I use Amazon Bedrock or Vertex AI. Did the June 15 retirement apply to me?

Not automatically. The June 15 dates apply to Anthropic-operated platforms — the Claude API, Claude Platform on AWS, and Microsoft Foundry — while partner-operated platforms set their own lifecycle schedules . As of mid-June 2026 the partner tables showed Sonnet 4 still available (deprecated) on both Amazon Bedrock and Vertex AI, with Opus 4 retired on Bedrock but still available on Vertex AI. Check the platform-specific model lifecycle tables before you act.

How do I find all places in my codebase still using the retired IDs?

Use two complementary steps.
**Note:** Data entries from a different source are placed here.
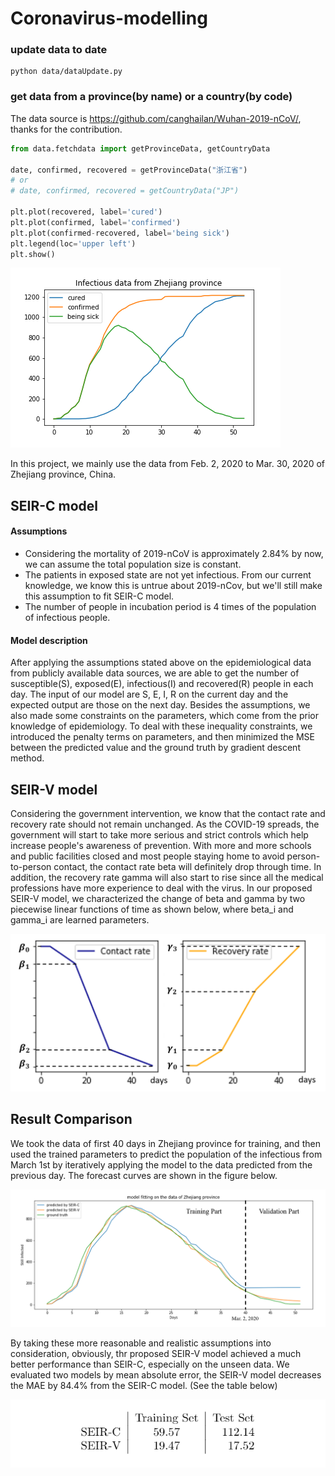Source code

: # Coronavirus-modelling

### update data to date
```
python data/dataUpdate.py
```

### get data from a province(by name) or a country(by code)
The data source is https://github.com/canghailan/Wuhan-2019-nCoV/, thanks for the contribution.

```python
from data.fetchdata import getProvinceData, getCountryData

date, confirmed, recovered = getProvinceData("浙江省")
# or
# date, confirmed, recovered = getCountryData("JP")

plt.plot(recovered, label='cured')
plt.plot(confirmed, label='confirmed')
plt.plot(confirmed-recovered, label='being sick')
plt.legend(loc='upper left')
plt.show()
```

![](pic/Figure_1.png)

In this project, we mainly use the data from Feb. 2, 2020 to Mar. 30, 2020 of Zhejiang province, China.

## SEIR-C model
#### Assumptions
- Considering the mortality of 2019-nCoV is approximately 2.84\% by now, we can assume the total population size is constant.
- The patients in exposed state are not yet infectious. From our current knowledge, we know this is untrue about 2019-nCov, but we'll still make this assumption to fit SEIR-C model.
- The number of people in incubation period is 4 times of the population of infectious people.

#### Model description
After applying the assumptions stated above on the epidemiological data from publicly available data sources, we are able to get the number of susceptible(S), exposed(E), infectious(I) and recovered(R) people in each day. The input of our model are S, E, I, R on the current day and the expected output are those on the next day. 
Besides the assumptions, we also made some constraints on the parameters, which come from the prior knowledge of epidemiology. To deal with these inequality constraints, we introduced the penalty terms on parameters, and then minimized the MSE between the predicted value and the ground truth by gradient descent method.

## SEIR-V model
Considering the government intervention, we know that the contact rate and recovery rate should not remain unchanged. As the COVID-19 spreads, the government will start to take more serious and strict controls which help increase people's awareness of prevention. With more and more schools and public facilities closed and most people staying home to avoid person-to-person contact, the contact rate beta will definitely drop through time. In addition, the recovery rate gamma will also start to rise since all the medical professions have more experience to deal with the virus. In our proposed SEIR-V model, we characterized the change of beta and gamma by two piecewise linear functions of time as shown below, where beta_i and gamma_i are learned parameters.

![](pic/beta_gamma.png)

## Result Comparison
We took the data of first 40 days in Zhejiang province for training, and then used the trained parameters to predict the population of the infectious from March 1st by iteratively applying the model to the data predicted from the previous day. The forecast curves are shown in the figure below.

![](pic/zhejiang1.png)

By taking these more reasonable and realistic assumptions into consideration, obviously, thr proposed SEIR-V model achieved a much better performance than SEIR-C, especially on the unseen data. We evaluated two models by mean absolute error, the SEIR-V model decreases the MAE by 84.4% from the SEIR-C model. (See the table below)

![](pic/MAE.png)

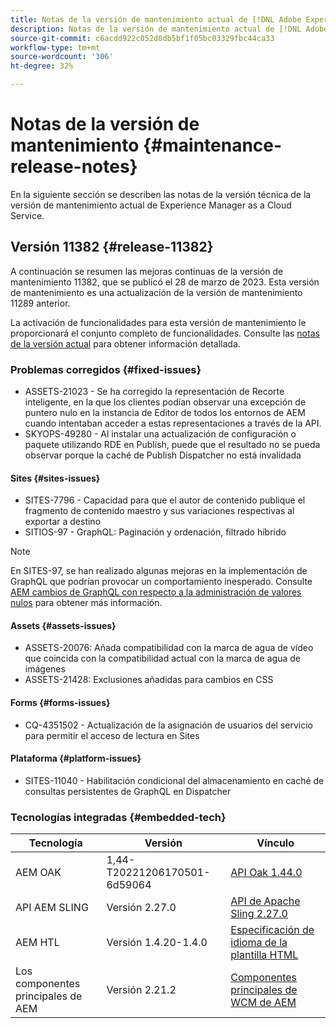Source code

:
 ```yaml
---
title: Notas de la versión de mantenimiento actual de [!DNL Adobe Experience Manager] as a Cloud Service.
description: Notas de la versión de mantenimiento actual de [!DNL Adobe Experience Manager] as a Cloud Service.
source-git-commit: c6acdd922c052d0db5bf1f05bc03329fbc44ca33
workflow-type: tm+mt
source-wordcount: '306'
ht-degree: 32%

---
```



# Notas de la versión de mantenimiento {#maintenance-release-notes}

En la siguiente sección se describen las notas de la versión técnica de la versión de mantenimiento actual de Experience Manager as a Cloud Service.

## Versión 11382 {#release-11382}

A continuación se resumen las mejoras continuas de la versión de mantenimiento 11382, que se publicó el 28 de marzo de 2023. Esta versión de mantenimiento es una actualización de la versión de mantenimiento 11289 anterior.

La activación de funcionalidades para esta versión de mantenimiento le proporcionará el conjunto completo de funcionalidades. Consulte las [notas de la versión actual](/help/release-notes/release-notes-cloud/release-notes-current.md) para obtener información detallada.

### Problemas corregidos {#fixed-issues}

- ASSETS-21023 - Se ha corregido la representación de Recorte inteligente, en la que los clientes podían observar una excepción de puntero nulo en la instancia de Editor de todos los entornos de AEM cuando intentaban acceder a estas representaciones a través de la API.
- SKYOPS-49280 - Al instalar una actualización de configuración o paquete utilizando RDE en Publish, puede que el resultado no se pueda observar porque la caché de Publish Dispatcher no está invalidada

#### Sites {#sites-issues}

- SITES-7796 - Capacidad para que el autor de contenido publique el fragmento de contenido maestro y sus variaciones respectivas al exportar a destino
- SITIOS-97 - GraphQL: Paginación y ordenación, filtrado híbrido

>[!NOTE]
>
> En SITES-97, se han realizado algunas mejoras en la implementación de GraphQL que podrían provocar un comportamiento inesperado. Consulte [AEM cambios de GraphQL con respecto a la administración de valores nulos](https://experienceleague.adobe.com/docs/experience-cloud-kcs/kbarticles/KA-21792.html) para obtener más información.

#### Assets {#assets-issues}

- ASSETS-20076: Añada compatibilidad con la marca de agua de vídeo que coincida con la compatibilidad actual con la marca de agua de imágenes
- ASSETS-21428: Exclusiones añadidas para cambios en CSS

#### Forms {#forms-issues}

- CQ-4351502 - Actualización de la asignación de usuarios del servicio para permitir el acceso de lectura en Sites

#### Plataforma {#platform-issues}

- SITES-11040 - Habilitación condicional del almacenamiento en caché de consultas persistentes de GraphQL en Dispatcher

### Tecnologías integradas {#embedded-tech}

| Tecnología | Versión | Vínculo |
|---|---|---|
| AEM OAK | 1,44-T20221206170501-6d59064 | [API Oak 1.44.0](https://www.javadoc.io/doc/org.apache.jackrabbit/oak-api/1.44.0/index.html) |
| API AEM SLING | Versión 2.27.0 | [API de Apache Sling 2.27.0](https://www.javadoc.io/doc/org.apache.sling/org.apache.sling.api/latest/index.html) |
| AEM HTL | Versión 1.4.20-1.4.0 | [Especificación de idioma de la plantilla HTML](https://github.com/adobe/htl-spec) |
| Los componentes principales de AEM | Versión 2.21.2 | [Componentes principales de WCM de AEM](https://github.com/adobe/aem-core-wcm-components) |
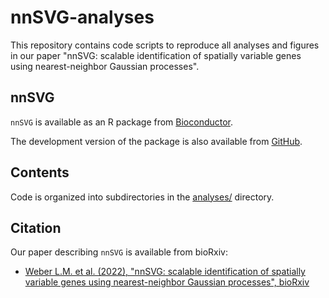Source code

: # nnSVG-analyses

This repository contains code scripts to reproduce all analyses and figures in our paper "nnSVG: scalable identification of spatially variable genes using nearest-neighbor Gaussian processes".


## nnSVG

`nnSVG` is available as an R package from [Bioconductor](https://bioconductor.org/packages/nnSVG).

The development version of the package is also available from [GitHub](https://github.com/lmweber/nnSVG).


## Contents

Code is organized into subdirectories in the [analyses/](analyses/) directory.


## Citation

Our paper describing `nnSVG` is available from bioRxiv:

- [Weber L.M. et al. (2022), "nnSVG: scalable identification of spatially variable genes using nearest-neighbor Gaussian processes", bioRxiv](https://www.biorxiv.org/content/10.1101/2022.05.16.492124v1)

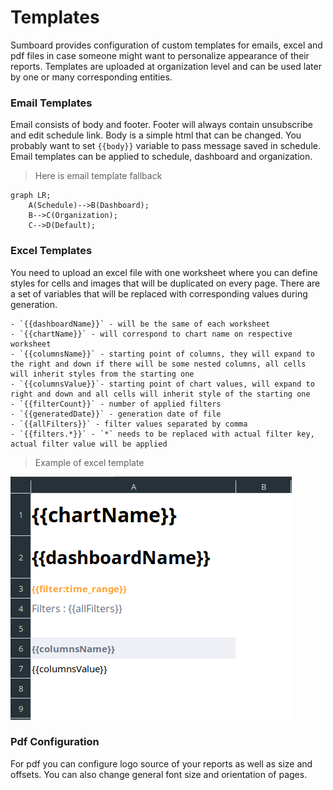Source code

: # Templates

Sumboard provides configuration of custom templates for emails, excel and pdf files in case someone might want to personalize appearance of their reports. Templates are uploaded at organization level and can be used later by one or many corresponding entities.

### Email Templates

Email consists of body and footer. Footer will always contain unsubscribe and edit schedule link. Body is a simple html that can be changed. You probably want to set `{{body}}` variable to pass message saved in schedule. Email templates can be applied to schedule, dashboard and organization.

> Here is email template fallback

```mermaid
graph LR;
    A(Schedule)-->B(Dashboard);
    B-->C(Organization);
    C-->D(Default);
```

### Excel Templates

You need to upload an excel file with one worksheet where you can define styles for cells and images that will be duplicated on every page. There are a set of variables that will be replaced with corresponding values during generation.

```
- `{{dashboardName}}` - will be the same of each worksheet
- `{{chartName}}` - will correspond to chart name on respective worksheet
- `{{columnsName}}` - starting point of columns, they will expand to the right and down if there will be some nested columns, all cells will inherit styles from the starting one
- `{{columnsValue}}`- starting point of chart values, will expand to right and down and all cells will inherit style of the starting one
- `{{filterCount}}` - number of applied filters
- `{{generatedDate}}` - generation date of file
- `{{allFilters}}` - filter values separated by comma
- `{{filters.*}}` - `*` needs to be replaced with actual filter key, actual filter value will be applied
```

> Example of excel template

![alt text](excel-template-demo.png)

### Pdf Configuration

For pdf you can configure logo source of your reports as well as size and offsets. You can also change general font size and orientation of pages.

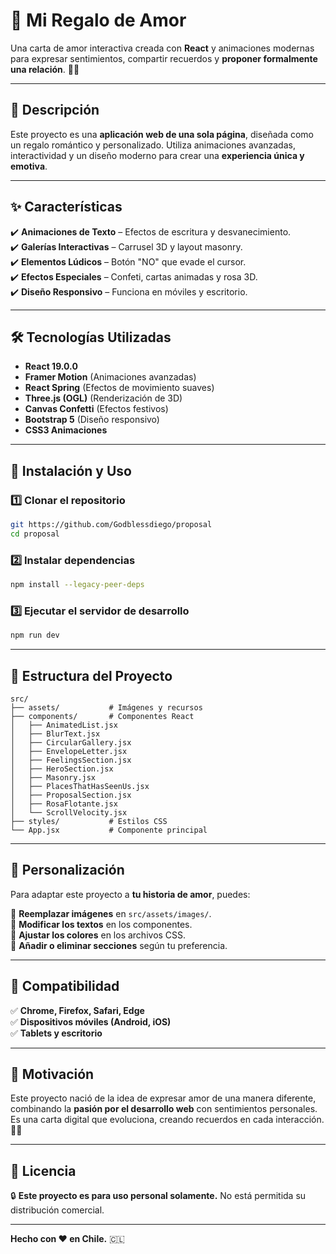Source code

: # 💖 Mi Regalo de Amor

Una carta de amor interactiva creada con **React** y animaciones modernas para expresar sentimientos, compartir recuerdos y **proponer formalmente una relación**. 💌✨

---

## 📖 Descripción

Este proyecto es una **aplicación web de una sola página**, diseñada como un regalo romántico y personalizado. Utiliza animaciones avanzadas, interactividad y un diseño moderno para crear una **experiencia única y emotiva**.

---

## ✨ Características

✔️ **Animaciones de Texto** – Efectos de escritura y desvanecimiento.  
✔️ **Galerías Interactivas** – Carrusel 3D y layout masonry.  
✔️ **Elementos Lúdicos** – Botón "NO" que evade el cursor.  
✔️ **Efectos Especiales** – Confeti, cartas animadas y rosa 3D.  
✔️ **Diseño Responsivo** – Funciona en móviles y escritorio.

---

## 🛠️ Tecnologías Utilizadas

- **React 19.0.0**
- **Framer Motion** (Animaciones avanzadas)
- **React Spring** (Efectos de movimiento suaves)
- **Three.js (OGL)** (Renderización de 3D)
- **Canvas Confetti** (Efectos festivos)
- **Bootstrap 5** (Diseño responsivo)
- **CSS3 Animaciones**

---

## 🚀 Instalación y Uso

### **1️⃣ Clonar el repositorio**
```bash
git https://github.com/Godblessdiego/proposal
cd proposal
```

### **2️⃣ Instalar dependencias**
```bash
npm install --legacy-peer-deps
```

### **3️⃣ Ejecutar el servidor de desarrollo**
```bash
npm run dev
```

---

## 📁 Estructura del Proyecto

```plaintext
src/
├── assets/           # Imágenes y recursos
├── components/       # Componentes React
│   ├── AnimatedList.jsx
│   ├── BlurText.jsx
│   ├── CircularGallery.jsx
│   ├── EnvelopeLetter.jsx
│   ├── FeelingsSection.jsx
│   ├── HeroSection.jsx
│   ├── Masonry.jsx
│   ├── PlacesThatHasSeenUs.jsx
│   ├── ProposalSection.jsx
│   ├── RosaFlotante.jsx
│   └── ScrollVelocity.jsx
├── styles/           # Estilos CSS
└── App.jsx           # Componente principal
```

---

## 🎨 Personalización

Para adaptar este proyecto a **tu historia de amor**, puedes:

💖 **Reemplazar imágenes** en `src/assets/images/`.  
💬 **Modificar los textos** en los componentes.  
🎨 **Ajustar los colores** en los archivos CSS.  
📌 **Añadir o eliminar secciones** según tu preferencia.

---

## 📱 Compatibilidad

✅ **Chrome, Firefox, Safari, Edge**  
✅ **Dispositivos móviles (Android, iOS)**  
✅ **Tablets y escritorio**

---

## 💝 Motivación

Este proyecto nació de la idea de expresar amor de una manera diferente, combinando la **pasión por el desarrollo web** con sentimientos personales. Es una carta digital que evoluciona, creando recuerdos en cada interacción. 💑✨

---

## 📜 Licencia

🔒 **Este proyecto es para uso personal solamente.** No está permitida su distribución comercial.

---

**Hecho con ❤️ en Chile.** 🇨🇱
First, export a usage CSV from the Anthropic Console Usage page, broken down by API key and model, to see which retired IDs are still receiving live traffic . Second, grep your codebase for the string 20250514 and for the convenience aliases that resolved to those snapshots — claude-opus-4, claude-sonnet-4, claude-opus-4-0, and claude-sonnet-4-0. The CSV catches runtime usage your static search might miss (config files, environment variables, third-party callers).

Opus 4.8 is 67% cheaper than Opus 4 — does the price cut mean reduced capability?

No. Anthropic positions Opus 4.8 as its most capable Opus-tier model for complex reasoning, long-horizon agentic coding, and high-autonomy work, while pricing dropped from $15/$75 per million input/output tokens on Opus 4 to $5/$25 on Opus 4.8 . The reduction reflects efficiency gains in the newer model, not a downgrade. That said, the new tokenizer can produce up to roughly 35% more tokens for the same text, so re-measure real cost — and run your own evals to confirm capability holds for your specific workload before shipping.